Put every line of the material below into a numbered list, omitting any blank lines.

* Record extracts *
>> start
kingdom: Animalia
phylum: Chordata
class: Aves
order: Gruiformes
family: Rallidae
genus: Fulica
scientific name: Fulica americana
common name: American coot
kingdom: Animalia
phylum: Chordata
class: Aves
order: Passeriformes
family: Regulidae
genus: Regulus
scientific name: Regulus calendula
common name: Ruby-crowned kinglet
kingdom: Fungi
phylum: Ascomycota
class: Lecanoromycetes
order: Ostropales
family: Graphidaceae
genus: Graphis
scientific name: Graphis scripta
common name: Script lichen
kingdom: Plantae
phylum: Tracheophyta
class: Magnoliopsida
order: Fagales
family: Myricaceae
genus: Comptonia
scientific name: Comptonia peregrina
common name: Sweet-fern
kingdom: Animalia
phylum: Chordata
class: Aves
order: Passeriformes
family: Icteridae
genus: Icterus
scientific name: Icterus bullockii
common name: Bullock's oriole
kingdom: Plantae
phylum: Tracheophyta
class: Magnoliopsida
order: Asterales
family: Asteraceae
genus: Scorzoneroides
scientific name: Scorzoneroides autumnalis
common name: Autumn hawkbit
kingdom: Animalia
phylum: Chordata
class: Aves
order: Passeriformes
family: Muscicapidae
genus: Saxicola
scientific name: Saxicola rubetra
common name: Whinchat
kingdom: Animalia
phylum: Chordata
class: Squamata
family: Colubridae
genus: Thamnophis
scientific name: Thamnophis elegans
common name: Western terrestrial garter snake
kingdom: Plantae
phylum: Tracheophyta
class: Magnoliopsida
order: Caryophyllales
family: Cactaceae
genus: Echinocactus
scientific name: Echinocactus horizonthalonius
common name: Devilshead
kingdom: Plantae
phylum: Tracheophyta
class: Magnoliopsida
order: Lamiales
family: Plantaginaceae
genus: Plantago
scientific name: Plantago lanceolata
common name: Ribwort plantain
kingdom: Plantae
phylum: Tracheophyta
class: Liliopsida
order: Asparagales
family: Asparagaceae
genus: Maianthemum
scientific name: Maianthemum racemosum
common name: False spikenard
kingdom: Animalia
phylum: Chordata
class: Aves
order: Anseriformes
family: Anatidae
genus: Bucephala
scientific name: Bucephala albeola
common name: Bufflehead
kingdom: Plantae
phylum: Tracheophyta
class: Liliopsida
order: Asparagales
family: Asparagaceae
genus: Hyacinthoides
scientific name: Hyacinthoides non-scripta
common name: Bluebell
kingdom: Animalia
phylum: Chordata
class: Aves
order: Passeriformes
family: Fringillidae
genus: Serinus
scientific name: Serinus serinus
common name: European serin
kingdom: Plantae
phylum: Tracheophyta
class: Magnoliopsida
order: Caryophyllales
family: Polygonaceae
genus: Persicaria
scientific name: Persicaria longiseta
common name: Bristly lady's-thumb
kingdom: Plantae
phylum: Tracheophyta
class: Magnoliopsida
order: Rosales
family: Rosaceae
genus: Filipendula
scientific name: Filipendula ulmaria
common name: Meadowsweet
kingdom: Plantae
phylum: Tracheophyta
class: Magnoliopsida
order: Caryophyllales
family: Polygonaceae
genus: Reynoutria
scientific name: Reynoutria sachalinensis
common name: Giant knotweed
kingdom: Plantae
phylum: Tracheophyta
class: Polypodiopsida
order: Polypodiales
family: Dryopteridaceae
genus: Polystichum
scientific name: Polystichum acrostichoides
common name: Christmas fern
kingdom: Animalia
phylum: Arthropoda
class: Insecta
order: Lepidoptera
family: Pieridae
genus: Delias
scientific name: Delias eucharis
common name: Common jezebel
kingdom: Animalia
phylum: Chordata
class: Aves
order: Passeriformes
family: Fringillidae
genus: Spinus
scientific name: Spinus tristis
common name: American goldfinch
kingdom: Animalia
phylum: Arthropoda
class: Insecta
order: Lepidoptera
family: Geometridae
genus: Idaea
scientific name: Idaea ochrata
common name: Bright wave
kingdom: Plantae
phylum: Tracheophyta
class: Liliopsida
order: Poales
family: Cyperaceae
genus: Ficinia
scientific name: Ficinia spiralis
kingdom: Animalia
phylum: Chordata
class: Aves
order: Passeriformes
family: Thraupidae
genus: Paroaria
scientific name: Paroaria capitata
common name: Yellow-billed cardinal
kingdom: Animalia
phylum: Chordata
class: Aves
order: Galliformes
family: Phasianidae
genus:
>> end
* Answer to the problem *
1. kingdom: Animalia
2. phylum: Chordata
3. class: Aves
4. order: Gruiformes
5. family: Rallidae
6. genus: Fulica
7. scientific name: Fulica americana
8. common name: American coot
9. kingdom: Animalia
10. phylum: Chordata
11. class: Aves
12. order: Passeriformes
13. family: Regulidae
14. genus: Regulus
15. scientific name: Regulus calendula
16. common name: Ruby-crowned kinglet
17. kingdom: Fungi
18. phylum: Ascomycota
19. class: Lecanoromycetes
20. order: Ostropales
21. family: Graphidaceae
22. genus: Graphis
23. scientific name: Graphis scripta
24. common name: Script lichen
25. kingdom: Plantae
26. phylum: Tracheophyta
27. class: Magnoliopsida
28. order: Fagales
29. family: Myricaceae
30. genus: Comptonia
31. scientific name: Comptonia peregrina
32. common name: Sweet-fern
33. kingdom: Animalia
34. phylum: Chordata
35. class: Aves
36. order: Passeriformes
37. family: Icteridae
38. genus: Icterus
39. scientific name: Icterus bullockii
40. common name: Bullock's oriole
41. kingdom: Plantae
42. phylum: Tracheophyta
43. class: Magnoliopsida
44. order: Asterales
45. family: Asteraceae
46. genus: Scorzoneroides
47. scientific name: Scorzoneroides autumnalis
48. common name: Autumn hawkbit
49. kingdom: Animalia
50. phylum: Chordata
51. class: Aves
52. order: Passeriformes
53. family: Muscicapidae
54. genus: Saxicola
55. scientific name: Saxicola rubetra
56. common name: Whinchat
57. kingdom: Animalia
58. phylum: Chordata
59. class: Squamata
60. family: Colubridae
61. genus: Thamnophis
62. scientific name: Thamnophis elegans
63. common name: Western terrestrial garter snake
64. kingdom: Plantae
65. phylum: Tracheophyta
66. class: Magnoliopsida
67. order: Caryophyllales
68. family: Cactaceae
69. genus: Echinocactus
70. scientific name: Echinocactus horizonthalonius
71. common name: Devilshead
72. kingdom: Plantae
73. phylum: Tracheophyta
74. class: Magnoliopsida
75. order: Lamiales
76. family: Plantaginaceae
77. genus: Plantago
78. scientific name: Plantago lanceolata
79. common name: Ribwort plantain
80. kingdom: Plantae
81. phylum: Tracheophyta
82. class: Liliopsida
83. order: Asparagales
84. family: Asparagaceae
85. genus: Maianthemum
86. scientific name: Maianthemum racemosum
87. common name: False spikenard
88. kingdom: Animalia
89. phylum: Chordata
90. class: Aves
91. order: Anseriformes
92. family: Anatidae
93. genus: Bucephala
94. scientific name: Bucephala albeola
95. common name: Bufflehead
96. kingdom: Plantae
97. phylum: Tracheophyta
98. class: Liliopsida
99. order: Asparagales
100. family: Asparagaceae
101. genus: Hyacinthoides
102. scientific name: Hyacinthoides non-scripta
103. common name: Bluebell
104. kingdom: Animalia
105. phylum: Chordata
106. class: Aves
107. order: Passeriformes
108. family: Fringillidae
109. genus: Serinus
110. scientific name: Serinus serinus
111. common name: European serin
112. kingdom: Plantae
113. phylum: Tracheophyta
114. class: Magnoliopsida
115. order: Caryophyllales
116. family: Polygonaceae
117. genus: Persicaria
118. scientific name: Persicaria longiseta
119. common name: Bristly lady's-thumb
120. kingdom: Plantae
121. phylum: Tracheophyta
122. class: Magnoliopsida
123. order: Rosales
124. family: Rosaceae
125. genus: Filipendula
126. scientific name: Filipendula ulmaria
127. common name: Meadowsweet
128. kingdom: Plantae
129. phylum: Tracheophyta
130. class: Magnoliopsida
131. order: Caryophyllales
132. family: Polygonaceae
133. genus: Reynoutria
134. scientific name: Reynoutria sachalinensis
135. common name: Giant knotweed
136. kingdom: Plantae
137. phylum: Tracheophyta
138. class: Polypodiopsida
139. order: Polypodiales
140. family: Dryopteridaceae
141. genus: Polystichum
142. scientific name: Polystichum acrostichoides
143. common name: Christmas fern
144. kingdom: Animalia
145. phylum: Arthropoda
146. class: Insecta
147. order: Lepidoptera
148. family: Pieridae
149. genus: Delias
150. scientific name: Delias eucharis
151. common name: Common jezebel
152. kingdom: Animalia
153. phylum: Chordata
154. class: Aves
155. order: Passeriformes
156. family: Fringillidae
157. genus: Spinus
158. scientific name: Spinus tristis
159. common name: American goldfinch
160. kingdom: Animalia
161. phylum: Arthropoda
162. class: Insecta
163. order: Lepidoptera
164. family: Geometridae
165. genus: Idaea
166. scientific name: Idaea ochrata
167. common name: Bright wave
168. kingdom: Plantae
169. phylum: Tracheophyta
170. class: Liliopsida
171. order: Poales
172. family: Cyperaceae
173. genus: Ficinia
174. scientific name: Ficinia spiralis
175. kingdom: Animalia
176. phylum: Chordata
177. class: Aves
178. order: Passeriformes
179. family: Thraupidae
180. genus: Paroaria
181. scientific name: Paroaria capitata
182. common name: Yellow-billed cardinal
183. kingdom: Animalia
184. phylum: Chordata
185. class: Aves
186. order: Galliformes
187. family: Phasianidae
188. genus:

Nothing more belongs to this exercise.